Florida VLT Legislation Filed
Updated: Tuesday, January 29, 2002 10:01 PM
Posted: Monday, January 28, 2002 12:18 PM
Florida legislators faced with the chore of cutting $1 billion from the state budget may take a serious look at video lottery as a way to make ends meet.
Two South Florida senators have filed a bill that would allow racetracks and jai-alai frontons to operate VLTs, according to the Sarasota Herald-Tribune
. A companion bill in the House is expected to be filed this week.
Senate Majority Jim King, R- Jacksonville, and Rep.

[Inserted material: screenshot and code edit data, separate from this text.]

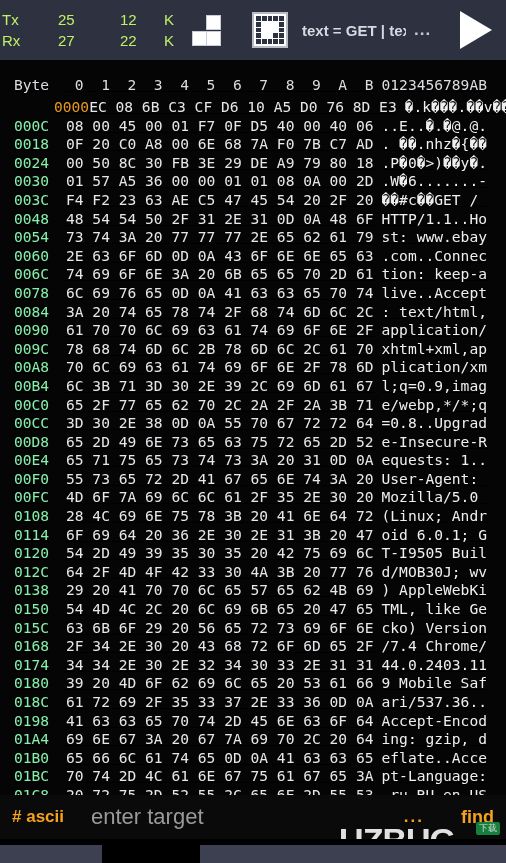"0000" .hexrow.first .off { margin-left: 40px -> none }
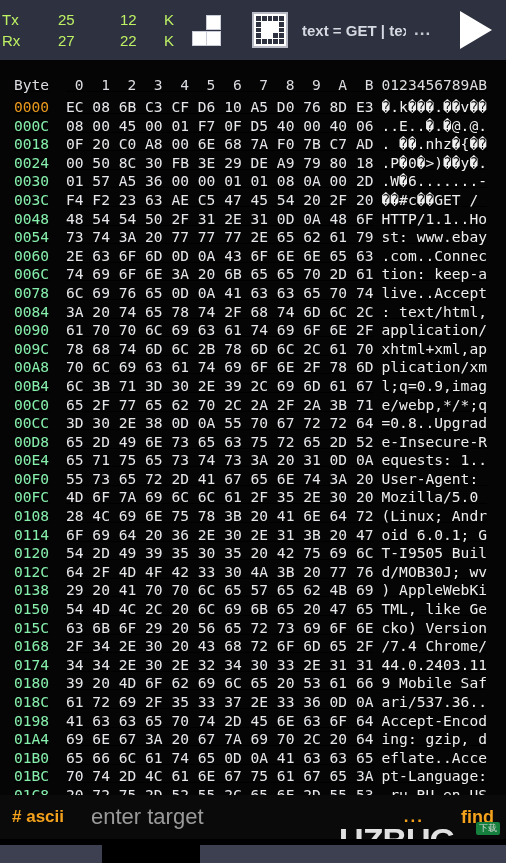"3D 30 2E 38 0D" span.bytes { text: 30 2E 38 0D 0A 55 70 67 72 72 -> 60 2E 38 0D 0A 55 70 67 72 61 }
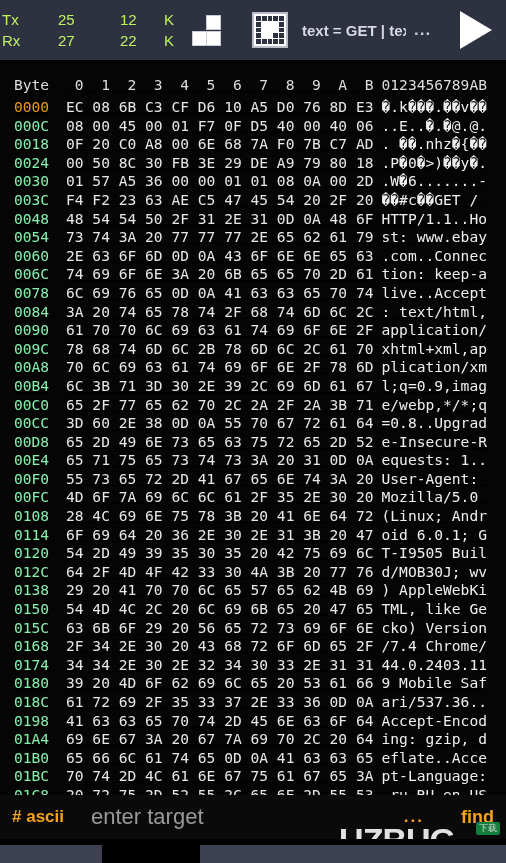"0144" div.hexrow { html: none -> <div><span>0144</span><span>74 2F 35 33 37 2E 33 36 20 28 4B 48</span><span>t/537.36 (KH</span></div> }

Carlos Lacasa, R-Miami, who is chairman of the House budget panel, have said the machines could generate between $500 million and $800 million in revenue annually for the state while helping the ailing pari-mutuel industry. House Speaker Tom Feeney, R-Oviedo, also is reportedly willing to consider the legislation.
The major roadblock will be Republican Gov. Jeb Bush who opposes any form of expanded gambling. Bush vowed to veto any VLT legislation the last time it was considered. Florida voters have not been supporters of additional gambling either, having defeated three proposed constitutional amendments allowing casino gambling since 1978.

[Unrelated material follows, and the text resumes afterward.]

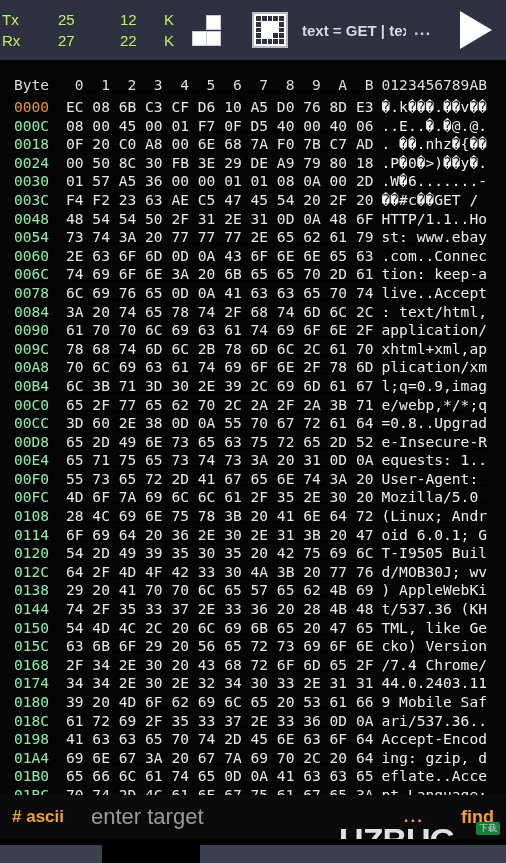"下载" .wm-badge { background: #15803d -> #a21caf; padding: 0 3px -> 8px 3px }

Supporters of the legislation hope a provision calling for all state VLT money to be dedicated to public schools, community colleges, and universities will make it more palatable.
"I would hope that the governor will think long and hard before vetoing this bill," Sen. Steve Geller, D-Hallandale Beach, told the Herald-Tribune
. Geller is one of the sponsors of the video gambling legislation. Gulfstream Park is in his district.
Lobbyist Ron Book, who represents Calder Race Course and dog tracks in Lee and Dade counties, said this year may present the best opportunity yet to pass VLT legislation.
"It raises revenue, a lot of revenue, and it's not a tax," Book told the Herald-Tribune
. "Its time has come."
Not all legislators agreed.
Sen. Lisa Carlton, R-Osprey, chairman of the Senate Appropriations Committee, said she is opposed to shoring up the state budget with gambling revenue.
"It's obviously an expansion of gambling," Carlton told the Sarasota newspaper. "That is not the way to address what is going on in our economy."
Florida has 26 active pari-mutuel facilities statewide that offer Thoroughbred, harness, and greyhound racing and jai-alai. The only off-track betting parlor is in Ocala.
The legislation restricts where VLTs could operate to pari-mutuel business that have had live races or jai-alai games in the past year. Geller said the restriction prevents anyone from setting up VLT-only gambling parlors.
Pari-mutuel industry representatives told the Herald-Tribune
the legislation will help their businesses compete against the Florida Lottery, cruises-to-nowhere that feature unregulated casino gambling offshore, and gambling parlors run by the Seminole and Miccosukee tribes.
The legislation,however, could also open a door the pari-mutuel industry may want to stay closed. If the VLT legislation passes, it would render moot an ongoing legal effort by the state to stop Indian tribes from expanding their gambling operations, according to Jon Glogau, special counsel to state Attorney General Bob Butterworth.